## Exercise details
Please copy every line of the records below that holds the word "elbow".

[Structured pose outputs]

■ ■ ■

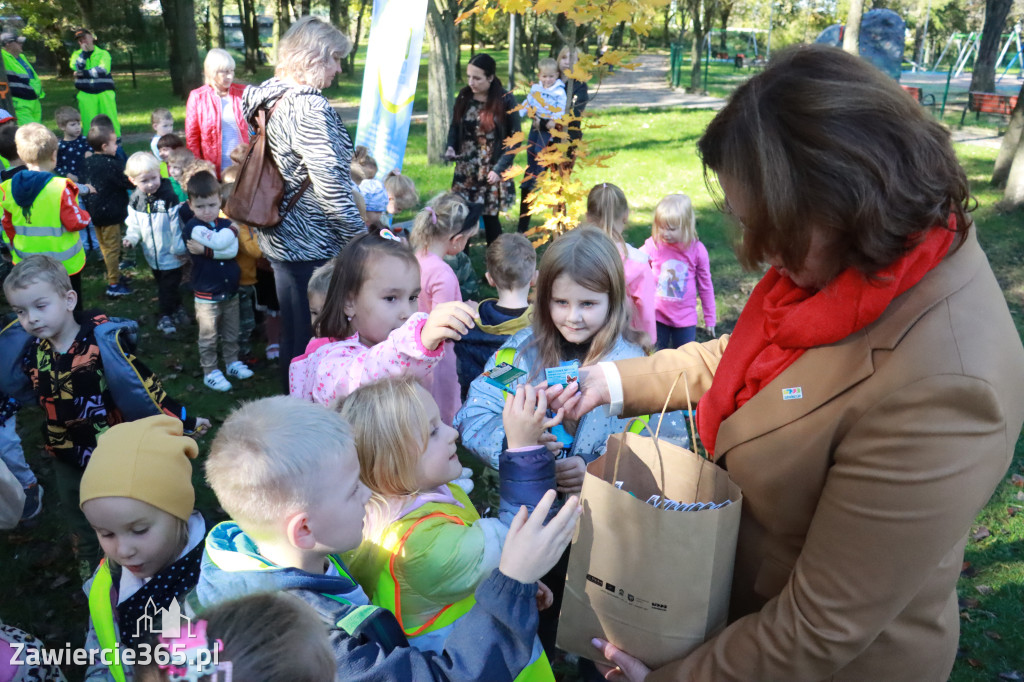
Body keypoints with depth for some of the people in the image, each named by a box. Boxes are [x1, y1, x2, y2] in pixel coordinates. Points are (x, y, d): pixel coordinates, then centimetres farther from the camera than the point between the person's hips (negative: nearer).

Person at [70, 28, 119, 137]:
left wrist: (84, 73, -10)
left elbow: (103, 70, -10)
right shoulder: (77, 54, 15)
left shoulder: (103, 53, 8)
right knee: (89, 122, -1)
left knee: (110, 119, -3)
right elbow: (77, 67, -6)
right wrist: (84, 51, -4)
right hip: (86, 94, 1)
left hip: (104, 93, -1)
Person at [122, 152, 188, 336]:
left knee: (169, 286, 1)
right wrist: (130, 238, -10)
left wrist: (179, 248, -12)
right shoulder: (135, 200, -1)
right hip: (153, 254, 6)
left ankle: (165, 315, 16)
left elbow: (177, 225, -16)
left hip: (171, 255, -6)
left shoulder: (169, 197, -19)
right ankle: (176, 309, 34)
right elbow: (134, 223, 9)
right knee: (162, 285, 18)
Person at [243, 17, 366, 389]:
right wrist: (361, 236, -16)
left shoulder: (273, 98, 8)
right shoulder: (310, 107, -21)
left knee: (293, 328, 22)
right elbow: (330, 184, -24)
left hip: (280, 236, 9)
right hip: (313, 243, -9)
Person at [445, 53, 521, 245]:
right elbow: (454, 126, 15)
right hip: (465, 170, 3)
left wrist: (499, 169, -12)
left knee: (490, 217, 3)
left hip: (492, 171, -3)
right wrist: (451, 147, -6)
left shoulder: (505, 100, -8)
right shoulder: (464, 96, 2)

■ ■ ■

## Written solution
left elbow: (103, 70, -10)
right elbow: (77, 67, -6)
left elbow: (177, 225, -16)
right elbow: (134, 223, 9)
right elbow: (330, 184, -24)
right elbow: (454, 126, 15)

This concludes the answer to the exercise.